Do the police realize that 90 percent of the people on TRAX are students and working-class citizens? In other words, this isn’t the problem they’re trying to clean up. Instead of clearing that particular concrete strip of crime, they’re teaching its resident criminals to walk within the white lines.
The clean-up technique may not be logical, but hey, at least they’re taking a decent-size chunk out of the city’s budget deficit. What I find most irritating is that the Police Department has enough extra resources to station two officers outside my favorite coffee shop with ticket books in hand, but fast forward a week, and there’s a man on the bench outside said coffee shop obviously dealing drugs. Wait ... let’s not make assumptions. There’s a man on the bench discreetely handing out little baggies in exchange for cash—they could’ve been anything! The barista calls in to report it and is told it’ll take 45 minutes to send an officer the three blocks over to investigate.
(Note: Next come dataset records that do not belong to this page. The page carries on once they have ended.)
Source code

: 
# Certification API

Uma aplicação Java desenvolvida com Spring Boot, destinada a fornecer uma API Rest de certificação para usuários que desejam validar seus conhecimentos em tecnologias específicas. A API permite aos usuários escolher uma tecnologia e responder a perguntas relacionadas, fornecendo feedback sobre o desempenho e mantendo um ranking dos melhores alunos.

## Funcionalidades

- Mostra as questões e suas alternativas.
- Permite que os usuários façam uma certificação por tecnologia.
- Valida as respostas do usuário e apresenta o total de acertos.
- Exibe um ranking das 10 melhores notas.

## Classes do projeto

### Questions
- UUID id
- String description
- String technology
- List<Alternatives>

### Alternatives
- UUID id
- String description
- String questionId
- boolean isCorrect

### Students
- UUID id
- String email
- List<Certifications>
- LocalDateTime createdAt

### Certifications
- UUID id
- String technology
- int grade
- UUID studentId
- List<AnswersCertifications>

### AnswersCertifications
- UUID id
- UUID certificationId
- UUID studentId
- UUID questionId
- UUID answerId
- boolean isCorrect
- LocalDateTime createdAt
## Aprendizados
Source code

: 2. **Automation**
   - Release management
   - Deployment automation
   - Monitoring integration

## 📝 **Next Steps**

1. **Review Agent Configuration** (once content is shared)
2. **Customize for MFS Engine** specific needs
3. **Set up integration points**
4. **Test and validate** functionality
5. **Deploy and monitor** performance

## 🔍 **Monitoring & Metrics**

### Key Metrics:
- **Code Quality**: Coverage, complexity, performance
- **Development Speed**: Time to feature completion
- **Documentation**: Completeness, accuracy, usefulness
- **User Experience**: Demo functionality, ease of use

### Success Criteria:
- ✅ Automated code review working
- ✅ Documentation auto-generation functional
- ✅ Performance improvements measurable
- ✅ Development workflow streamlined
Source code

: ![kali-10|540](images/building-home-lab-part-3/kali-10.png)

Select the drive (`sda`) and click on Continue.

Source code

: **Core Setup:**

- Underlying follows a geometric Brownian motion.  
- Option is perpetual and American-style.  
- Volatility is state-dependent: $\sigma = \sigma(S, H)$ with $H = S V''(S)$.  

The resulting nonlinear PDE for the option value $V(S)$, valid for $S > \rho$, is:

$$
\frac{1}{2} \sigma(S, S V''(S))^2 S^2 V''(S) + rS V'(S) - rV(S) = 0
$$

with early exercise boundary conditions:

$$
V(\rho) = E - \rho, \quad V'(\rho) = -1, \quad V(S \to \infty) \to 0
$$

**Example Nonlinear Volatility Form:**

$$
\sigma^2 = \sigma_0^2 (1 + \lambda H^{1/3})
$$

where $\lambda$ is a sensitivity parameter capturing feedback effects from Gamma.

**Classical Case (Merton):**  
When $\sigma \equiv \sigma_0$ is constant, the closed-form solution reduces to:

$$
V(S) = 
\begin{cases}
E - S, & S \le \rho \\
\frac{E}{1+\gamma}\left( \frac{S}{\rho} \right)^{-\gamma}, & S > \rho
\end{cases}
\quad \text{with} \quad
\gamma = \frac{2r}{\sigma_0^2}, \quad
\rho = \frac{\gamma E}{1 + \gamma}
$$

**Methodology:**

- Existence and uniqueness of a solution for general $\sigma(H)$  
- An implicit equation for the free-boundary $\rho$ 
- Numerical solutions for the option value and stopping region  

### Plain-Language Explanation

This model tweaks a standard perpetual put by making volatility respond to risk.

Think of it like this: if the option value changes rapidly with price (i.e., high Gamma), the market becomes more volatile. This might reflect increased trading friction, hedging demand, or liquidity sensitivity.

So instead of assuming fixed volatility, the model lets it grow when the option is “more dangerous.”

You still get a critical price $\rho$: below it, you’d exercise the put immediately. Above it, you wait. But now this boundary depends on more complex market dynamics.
Excuse me, but what happened to last week’s excess police force?
Forgive my presumption, but here’s a potentially more effective solution for the police: Get to know the regulars on that corner. Penalize the real troublemakers and direct the others who hang out there—whether it’s because they have no job, no home or maybe just nothing better to do—into appropriate local programs. There are plenty of groups trying to eliminate homelessness, treat substance abuse and give teens some sort of organized recreation.
Of course, if that’s too much work, the police could just badger them, cite them and detain them until they find another city block to hang out on, knowing you’ll declare success, and it’ll take a year or so for some committee to instigate another half-assed “clean up” of their newly claimed section of downtown. Either way, please stop enforcing petty, archaic traffic laws and do something that at least appears to tackle the issue.